Family history knowledge is particularly good at keeping us grounded
Teenagers struggling to develop a healthy sense of identity must walk a tightrope, balancing commitment to their family’s values with their own exploration of what matters, most psychologists agree.
A new BYU study suggests that studying family history may help older adolescents find this sweet spot. From a survey of 239 students ages18 to 20 that was conducted at seven U.S. universities, researchers found that individuals who had the healthiest identity development — both a sense of connectedness to family and adherence to their own beliefs — also had high levels of family history knowledge.

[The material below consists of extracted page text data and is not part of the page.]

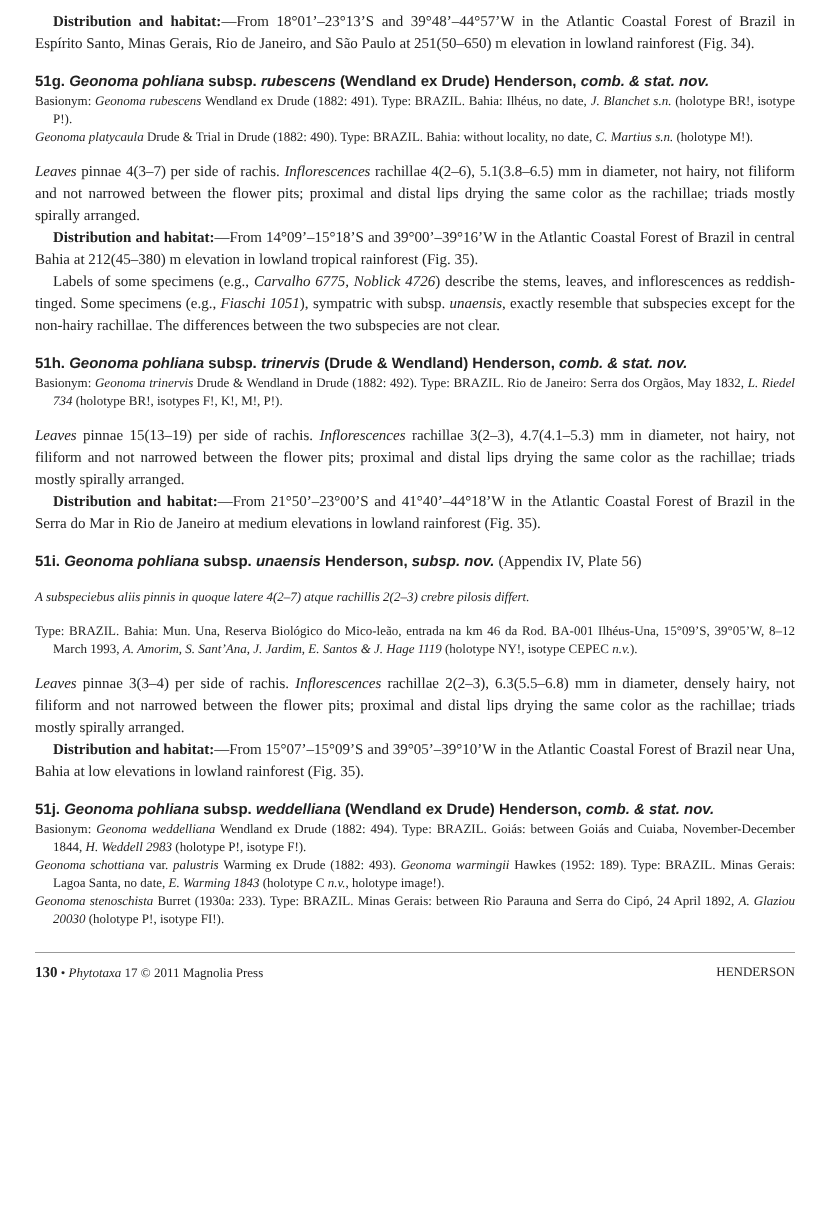Distribution and habitat:—From 18°01’–23°13’S and 39°48’–44°57’W in the Atlantic Coastal Forest of Brazil in Espírito Santo, Minas Gerais, Rio de Janeiro, and São Paulo at 251(50–650) m elevation in lowland rainforest (Fig. 34).
51g. Geonoma pohliana subsp. rubescens (Wendland ex Drude) Henderson, comb. & stat. nov.
Basionym: Geonoma rubescens Wendland ex Drude (1882: 491). Type: BRAZIL. Bahia: Ilhéus, no date, J. Blanchet s.n. (holotype BR!, isotype P!).
Geonoma platycaula Drude & Trial in Drude (1882: 490). Type: BRAZIL. Bahia: without locality, no date, C. Martius s.n. (holotype M!).
Leaves pinnae 4(3–7) per side of rachis. Inflorescences rachillae 4(2–6), 5.1(3.8–6.5) mm in diameter, not hairy, not filiform and not narrowed between the flower pits; proximal and distal lips drying the same color as the rachillae; triads mostly spirally arranged.
Distribution and habitat:—From 14°09’–15°18’S and 39°00’–39°16’W in the Atlantic Coastal Forest of Brazil in central Bahia at 212(45–380) m elevation in lowland tropical rainforest (Fig. 35).
Labels of some specimens (e.g., Carvalho 6775, Noblick 4726) describe the stems, leaves, and inflorescences as reddish-tinged. Some specimens (e.g., Fiaschi 1051), sympatric with subsp. unaensis, exactly resemble that subspecies except for the non-hairy rachillae. The differences between the two subspecies are not clear.
51h. Geonoma pohliana subsp. trinervis (Drude & Wendland) Henderson, comb. & stat. nov.
Basionym: Geonoma trinervis Drude & Wendland in Drude (1882: 492). Type: BRAZIL. Rio de Janeiro: Serra dos Orgãos, May 1832, L. Riedel 734 (holotype BR!, isotypes F!, K!, M!, P!).
Leaves pinnae 15(13–19) per side of rachis. Inflorescences rachillae 3(2–3), 4.7(4.1–5.3) mm in diameter, not hairy, not filiform and not narrowed between the flower pits; proximal and distal lips drying the same color as the rachillae; triads mostly spirally arranged.
Distribution and habitat:—From 21°50’–23°00’S and 41°40’–44°18’W in the Atlantic Coastal Forest of Brazil in the Serra do Mar in Rio de Janeiro at medium elevations in lowland rainforest (Fig. 35).
51i. Geonoma pohliana subsp. unaensis Henderson, subsp. nov. (Appendix IV, Plate 56)
A subspeciebus aliis pinnis in quoque latere 4(2–7) atque rachillis 2(2–3) crebre pilosis differt.
Type: BRAZIL. Bahia: Mun. Una, Reserva Biológico do Mico-leão, entrada na km 46 da Rod. BA-001 Ilhéus-Una, 15°09’S, 39°05’W, 8–12 March 1993, A. Amorim, S. Sant’Ana, J. Jardim, E. Santos & J. Hage 1119 (holotype NY!, isotype CEPEC n.v.).
Leaves pinnae 3(3–4) per side of rachis. Inflorescences rachillae 2(2–3), 6.3(5.5–6.8) mm in diameter, densely hairy, not filiform and not narrowed between the flower pits; proximal and distal lips drying the same color as the rachillae; triads mostly spirally arranged.
Distribution and habitat:—From 15°07’–15°09’S and 39°05’–39°10’W in the Atlantic Coastal Forest of Brazil near Una, Bahia at low elevations in lowland rainforest (Fig. 35).
51j. Geonoma pohliana subsp. weddelliana (Wendland ex Drude) Henderson, comb. & stat. nov.
Basionym: Geonoma weddelliana Wendland ex Drude (1882: 494). Type: BRAZIL. Goiás: between Goiás and Cuiaba, November-December 1844, H. Weddell 2983 (holotype P!, isotype F!).
Geonoma schottiana var. palustris Warming ex Drude (1882: 493). Geonoma warmingii Hawkes (1952: 189). Type: BRAZIL. Minas Gerais: Lagoa Santa, no date, E. Warming 1843 (holotype C n.v., holotype image!).
Geonoma stenoschista Burret (1930a: 233). Type: BRAZIL. Minas Gerais: between Rio Parauna and Serra do Cipó, 24 April 1892, A. Glaziou 20030 (holotype P!, isotype FI!).
130 • Phytotaxa 17 © 2011 Magnolia Press HENDERSON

“Family history knowledge is particularly good at keeping us grounded,” said BYU experience design and management professor Brian Hill, an author of the paper that was published Wednesday in the journal Genealogy. “There are kids who go off and explore their own paths without settling into a value system that can guide them going forward. We need knowledge of where we come from along with individual differentiation from family in order to find a steady path.”
The surveys in the study assessed whether students knew about the major events and important anecdotes from their parents’ and grandparents’ lives. The surveys also looked how developed the students’ identities were based on standard measures—whether they were close with family, how they had arrived at their political and religious views, how they had explored occupational options and how committed they were to their values.
The results indicated that many adolescents have high levels of family history knowledge. About 77 percent of the participants knew the answers to three-quarters of the family history questions. The more they knew, the more likely they were to have developed a healthy sense of identity.
“Knowing where we come from expands our sense of who we are,” Hill said. He noted that family history enables adolescents to sift through the lessons accumulated in generations of ancestors’ experiences. “Obviously we get a sense of our identity from our parents, but if you can go back a generation or two, it just broadens the possible values that we might think are important in our lives.”
Hill saw firsthand how family history can inspire teens during previous research he conducted in Australia, in which adolescents were introduced to some of their family stories for the first time.
“There was a kid who found out about his grandfather who had been a marketer and came up with a famous advertising slogan for Cadbury chocolates,” Hill said. “It gave this young man a whole new direction in his life to realize that he had a family member who’d done this amazing thing. He gained confidence that maybe he could do something important as well.”
The way that stories are shared matters, too. One caveat in the study’s findings is that knowing a lot of family history can limit the independence adolescents feel in their families, possibly because they feel pressure to conform to family narratives. Teachers and parents can prevent this effect by discussing family history in ways that allow adolescents to develop autonomy by interpreting stories themselves, without demands to assign them a particular meaning.
There are several ways to encourage exploration and discovery while sharing family history, noted coauthor Clive Haydon. Possibilities include telling stories around the dinner table, creating family-history focused rituals like celebrating ancestors’ birthdays or vacationing in places family members previously lived.
“Sharing family history is most likely to influence positive adolescent identity development when it promotes positive relationships, respects agency and invites personal reflection,” Haydon concluded.